Some other way to spot a difference is to negate both expressions. In such case

$$\neg\forall x\forall y (Hxy \to Sx) \quad \text{ is equivalent to } \quad \exists x \exists y (Hxy \land \neg Sx), $$

that means "there exists a non-scientist that hates something", while

$$\neg\forall x ((\forall y Hxy) \to Sx) \quad \text{ is equivalent to } \quad \exists x ((\forall y Hxy) \land \neg Sx), $$ that is, "there exists a non-scientists that hates everything".

Please be aware that it is the quantifier being on the left side of the implication operator $\to$ that changes everything, e.g.,

• $\forall x \forall y (Px \to Qxy)$ is the same as $\forall x (Px \to \forall y Qxy)$,
• $\forall x \forall y (Px \land Qxy)$ is the same as $\forall x (Px \land \forall y Qxy)$,
• $\forall x \forall y (Qxy \land Px)$ is the same as $\forall x (\forall y Qxy \land Px)$,
• of course there are other operators with similar behavior, e.g. $\gets$ (the backward implication).

This phenomenon is related to covariance and contravariance (i.e. the implication operator is contravariant in its left side). Some similar issue is also discussed in the comments here.

===============

- Exercise requirements
Copy out the passage on negating quantified formulas in full, keeping every word, formula, and bullet point unchanged.

- Raw data

===============

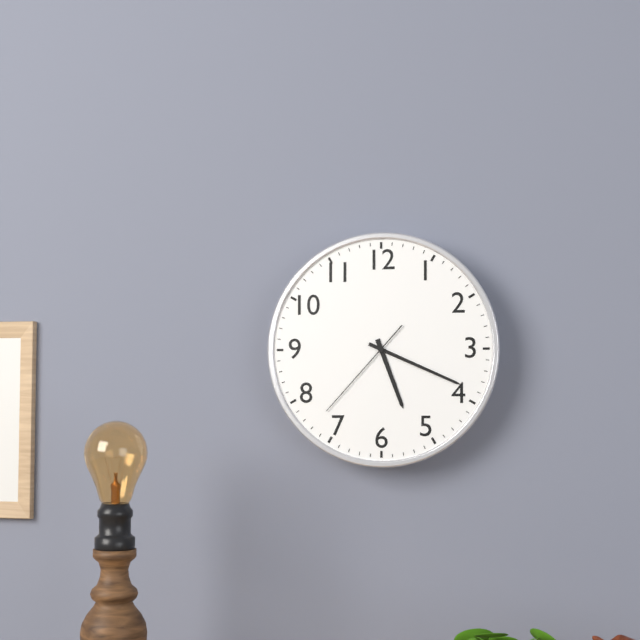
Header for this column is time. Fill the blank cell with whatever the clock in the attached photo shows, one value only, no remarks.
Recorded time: 5:19:37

===============

- Result of this exercise
Some other way to spot a difference is to negate both expressions. In such case

$$\neg\forall x\forall y (Hxy \to Sx) \quad \text{ is equivalent to } \quad \exists x \exists y (Hxy \land \neg Sx), $$

that means "there exists a non-scientist that hates something", while

$$\neg\forall x ((\forall y Hxy) \to Sx) \quad \text{ is equivalent to } \quad \exists x ((\forall y Hxy) \land \neg Sx), $$ that is, "there exists a non-scientists that hates everything".

Please be aware that it is the quantifier being on the left side of the implication operator $\to$ that changes everything, e.g.,

• $\forall x \forall y (Px \to Qxy)$ is the same as $\forall x (Px \to \forall y Qxy)$,
• $\forall x \forall y (Px \land Qxy)$ is the same as $\forall x (Px \land \forall y Qxy)$,
• $\forall x \forall y (Qxy \land Px)$ is the same as $\forall x (\forall y Qxy \land Px)$,
• of course there are other operators with similar behavior, e.g. $\gets$ (the backward implication).

This phenomenon is related to covariance and contravariance (i.e. the implication operator is contravariant in its left side). Some similar issue is also discussed in the comments here.